WHAT IS REQUIRED — Omit all images, then repeat exactly the lines below from the one containing "right elbow: (329, 346)" through the one containing "left shoulder: (280, 167)", both ends included.

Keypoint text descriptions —

§

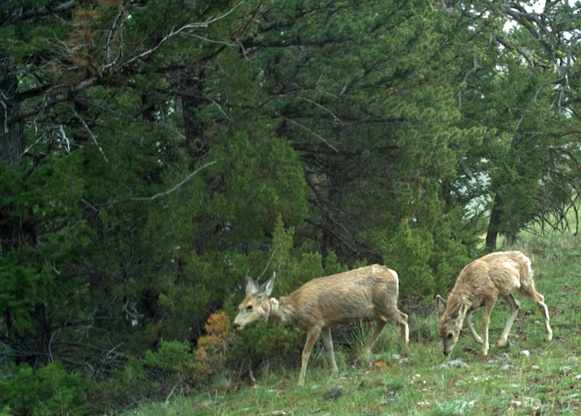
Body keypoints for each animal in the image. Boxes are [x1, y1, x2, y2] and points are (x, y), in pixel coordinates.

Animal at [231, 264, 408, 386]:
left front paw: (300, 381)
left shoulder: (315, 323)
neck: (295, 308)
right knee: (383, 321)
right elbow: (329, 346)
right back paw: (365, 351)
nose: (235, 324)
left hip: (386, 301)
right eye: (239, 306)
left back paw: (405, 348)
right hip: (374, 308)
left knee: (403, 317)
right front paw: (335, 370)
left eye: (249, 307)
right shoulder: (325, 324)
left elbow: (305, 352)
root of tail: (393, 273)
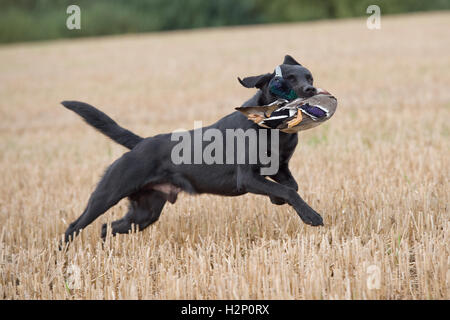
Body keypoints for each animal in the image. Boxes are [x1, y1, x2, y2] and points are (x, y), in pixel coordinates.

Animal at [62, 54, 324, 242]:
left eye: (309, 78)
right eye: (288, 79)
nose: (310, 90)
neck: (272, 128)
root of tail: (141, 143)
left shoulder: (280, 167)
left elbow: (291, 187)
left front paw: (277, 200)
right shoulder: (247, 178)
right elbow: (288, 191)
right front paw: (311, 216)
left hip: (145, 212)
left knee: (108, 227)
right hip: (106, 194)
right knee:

§

SOLUTION TO THE PROBLEM —
right elbow: (329, 346)
right back paw: (365, 351)
nose: (235, 324)
left hip: (386, 301)
right eye: (239, 306)
left back paw: (405, 348)
right hip: (374, 308)
left knee: (403, 317)
right front paw: (335, 370)
left eye: (249, 307)
right shoulder: (325, 324)
left elbow: (305, 352)
root of tail: (393, 273)
Body keypoints for each animal in the image. Boxes are [x1, y1, x2, y2] and points are (x, y), in pixel coordinates.

Animal at [62, 54, 324, 242]:
left eye: (309, 78)
right eye: (288, 79)
nose: (310, 90)
neck: (272, 128)
root of tail: (141, 143)
left shoulder: (280, 167)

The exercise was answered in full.